[Provided records]
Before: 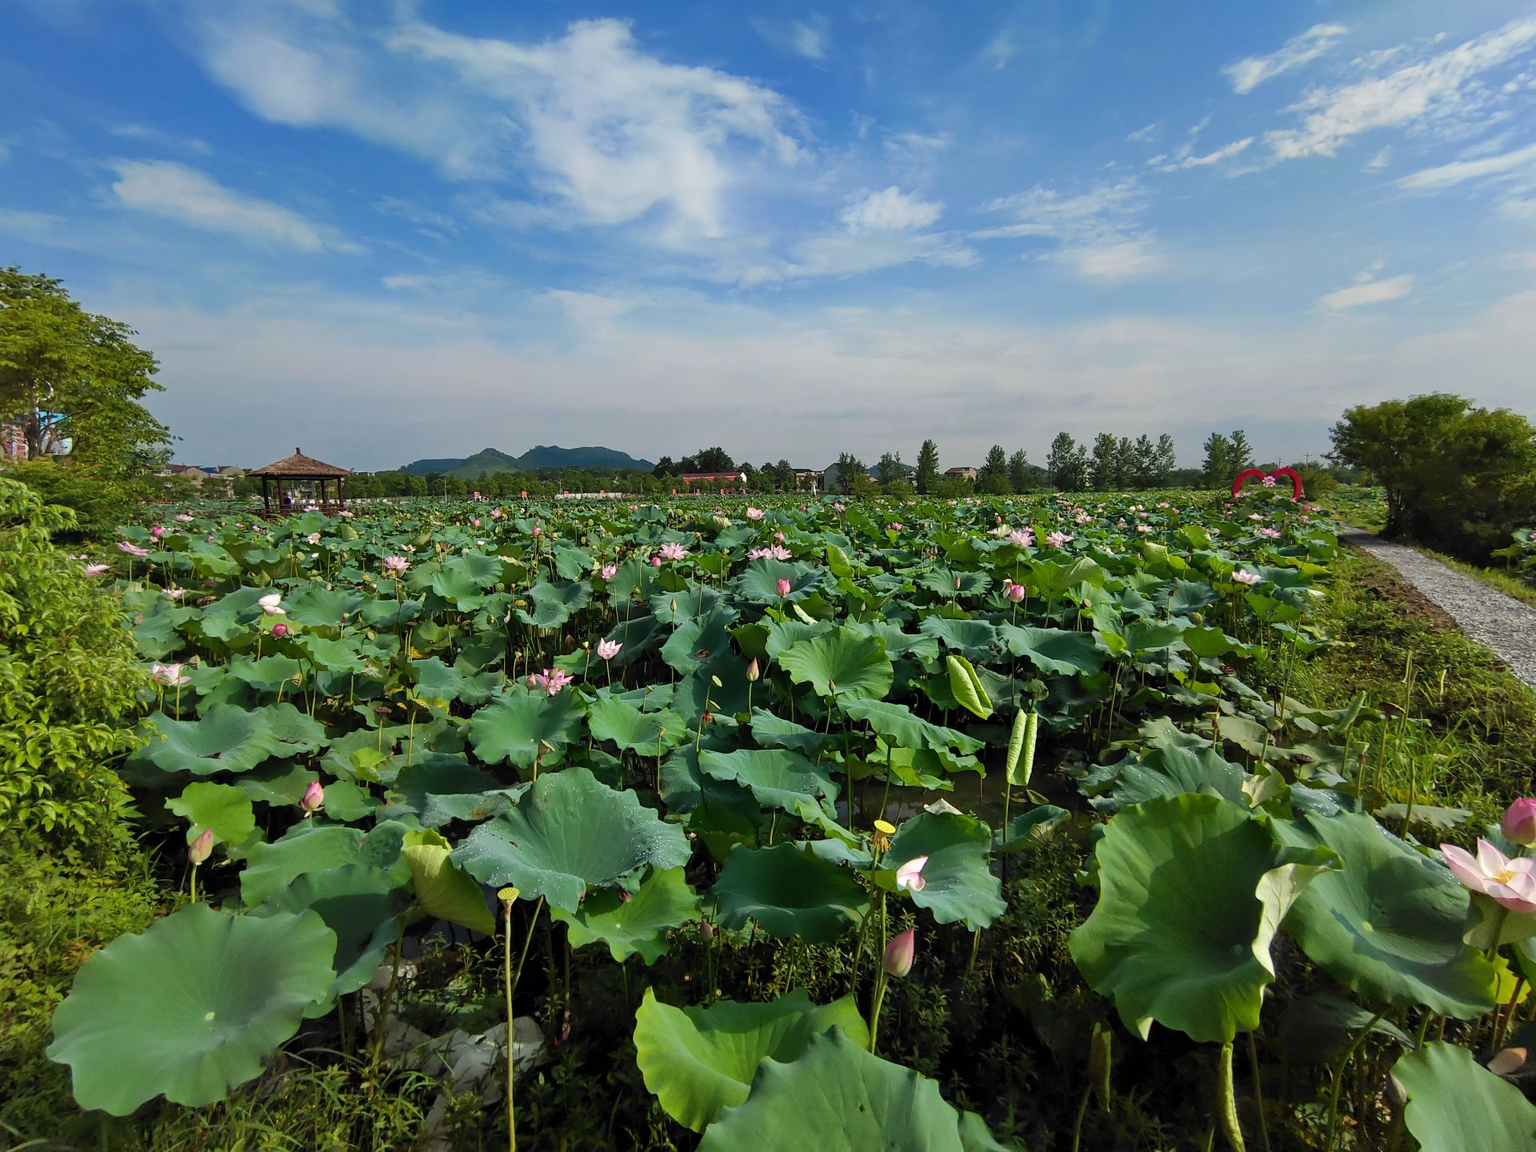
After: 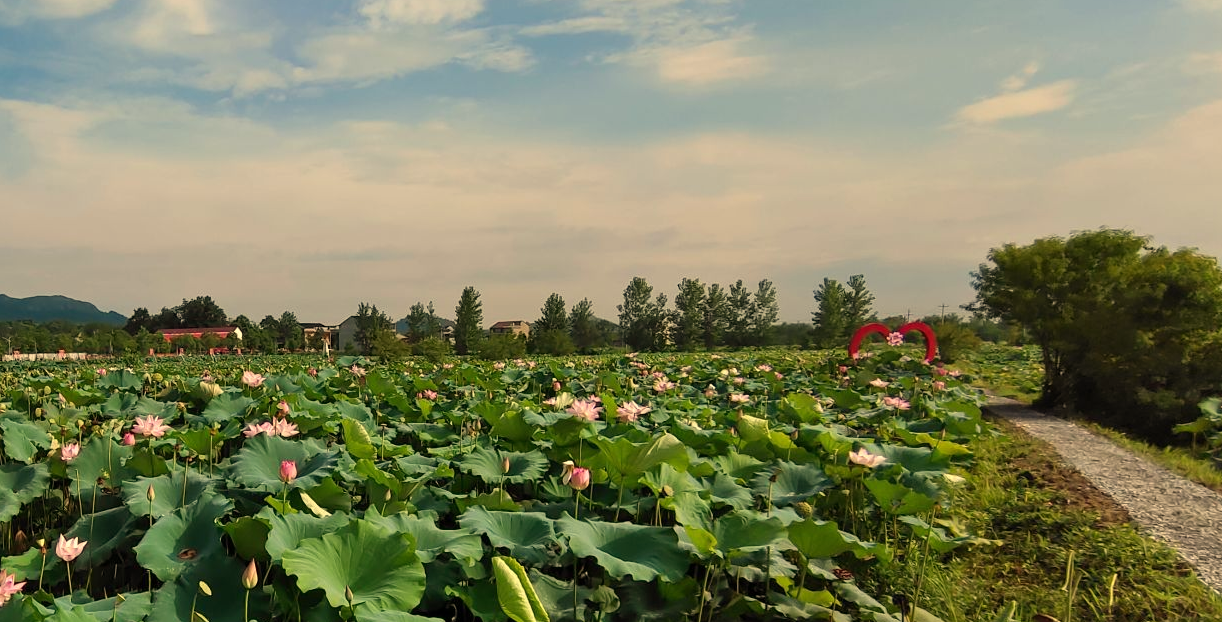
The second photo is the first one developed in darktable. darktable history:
crop: left 36.005%, top 18.293%, right 0.31%, bottom 38.444%
white balance: red 1.138, green 0.996, blue 0.812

[Stated goal]
Copy the text of the records above word for word, omitting the pictures.

[Final result]
Before: 
After: 
The second photo is the first one developed in darktable. darktable history:
crop: left 36.005%, top 18.293%, right 0.31%, bottom 38.444%
white balance: red 1.138, green 0.996, blue 0.812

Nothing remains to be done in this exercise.